Has there been or is there a consensus about how permutation testing should be done in multiply adjusted regression analyses? I understand the notion of "iteratively permuting the outcome variable" so as to simulate a distribution of the data according to the null hypothesis. In doing this, test statistic's distribution under the null can be obtained and used to obtain a p-value.
Suppose we are fitting the multivariate regression model:
$$E[Y|X, W] = \beta_0 + \beta_1 X + \beta_2 W$$
and we are interested in testing the hypothesis:
$$\mathcal{H}_0: \beta_1 = 0 \quad \text{vs} \quad \mathcal{H}_1: \beta_1 \ne 0$$
If one were to fit the two regression models:
$$E[Y|W] = \beta^*_0 + \beta^*_2 W$$
the $\beta_2$ may be entirely different from $\beta_2^*$ because of the causal relationship between $X$, $W$, and $Y$. So it prompts the question: what is $\beta_2$, conditional mean difference between $W$ and $Y$, supposed to be according to the null hypothesis? I am worried that permuting $Y$ throws the baby out with the bathwater so to speak.

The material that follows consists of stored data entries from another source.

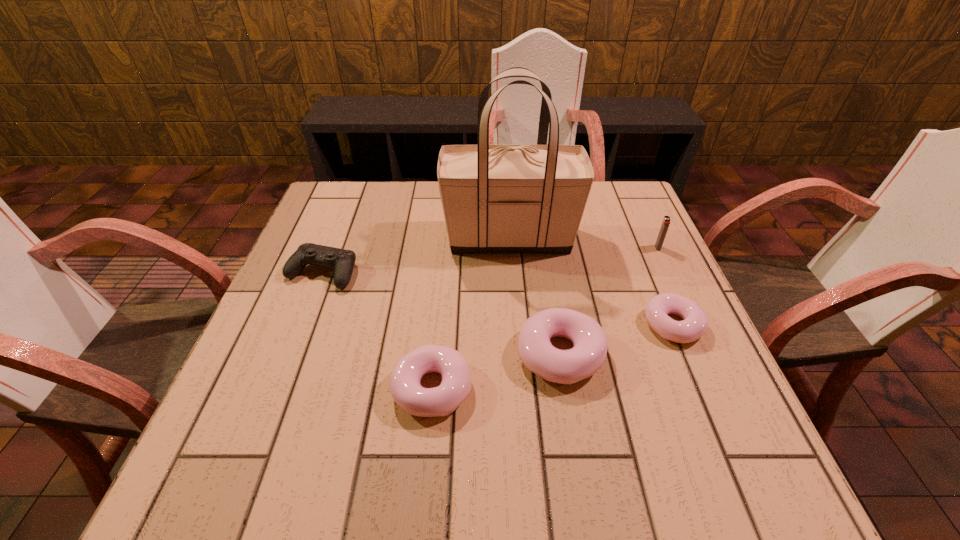
Where is `free space that satisfies the following two spatial constraints: 1. on the back side of the igniter; 2. with handles facing forward on the tallest object`? free space that satisfies the following two spatial constraints: 1. on the back side of the igniter; 2. with handles facing forward on the tallest object is located at coordinates (654, 239).

At what (x,y) coordinates should I click in order to perform the action: click on vacant region that satisfies the following two spatial constraints: 1. on the back side of the leftmost object; 2. on the right side of the fifth shortest object. Please return your answer as a coordinate pair (x, y). This screenshot has height=540, width=960. Looking at the image, I should click on (332, 248).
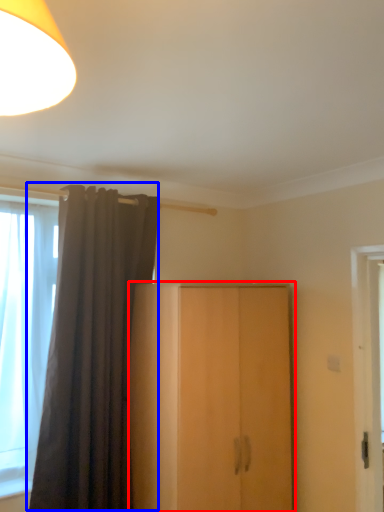
Question: Among these objects, which one is farthest to the camera, cupboard (highlighted by a red box) or curtain (highlighted by a blue box)?

Choices:
 (A) cupboard
 (B) curtain

Answer: (B)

If $W$ confounds the relationship between $X$ and $Y$, in an analysis not adjusting for $X$, $W$ should still have a causal relationship with the outcome of interest (on top of being correlated/causally related to $X$). So this suggests that under the null, $\beta_2$ should at least not be zero even if it is not $\beta_2^*$ per se though that is the most logical assumption.
However, if we randomly permute the labels of $Y$ according to the assumptions of the permutation test, the $\beta_2$ obtained in the permuted distribution is not $\beta_2$ but it's 0.
If $W$ were categorical say binary 0/1, the most logical way to obtain a consistent permutation test would be doing something like permuting $Y$, only within clusters of $W$. (call $Y^{(*)}$ the permuted $Y$) so that $E[Y|W=0] = E[Y^{(*)}|W=0]$ and $E[Y|W=1] = E[Y^{(*)}|W=1]$ and since $\text{cor}(Y^{(*)}, X) \approx 0$, and therefore $\beta_2|\mathcal{H}_0\text{ is true} = \beta_2^*$.
But there is no analogue for continuous $W$.